## Dataset entries
★ ★ ★ ★

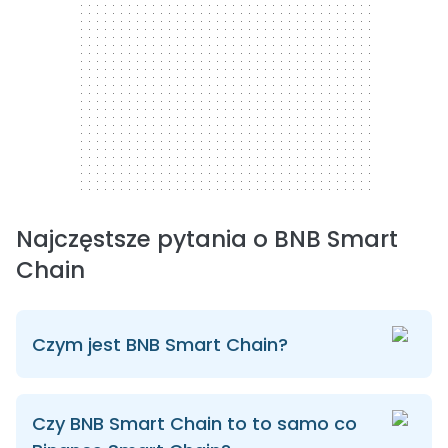
Najczęstsze pytania o BNB Smart
Chain
Czym jest BNB Smart Chain?
Czy BNB Smart Chain to to samo co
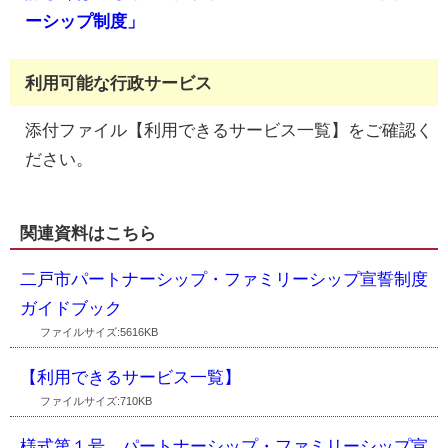
ーシップ制度」
利用可能な行政サービス
添付ファイル【利用できるサービス一覧】をご確認く
ださい。
関連資料はこちら
二戸市パートナーシップ・ファミリーシップ宣誓制度
ガイドブック
ファイルサイズ:5616KB
【利用できるサービス一覧】
ファイルサイズ:710KB
様式第１号 パートナーシップ・ファミリーシップ宣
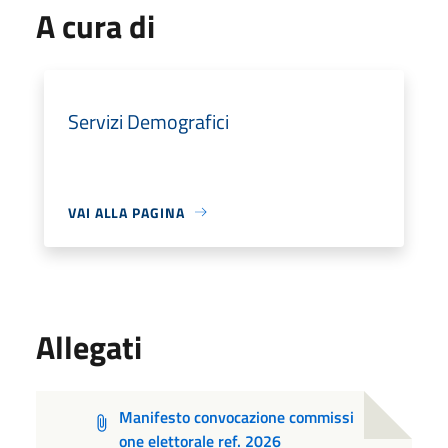
A cura di
Servizi Demografici
VAI ALLA PAGINA
Allegati
Manifesto convocazione commissi
one elettorale ref. 2026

★ ★ ★ ★

## Task statement
Take the line that contains "Servizi Demografici" and every line after it to the end of the entries above, and reproduce them exactly.

## Solution
Servizi Demografici
VAI ALLA PAGINA
Allegati
Manifesto convocazione commissi
one elettorale ref. 2026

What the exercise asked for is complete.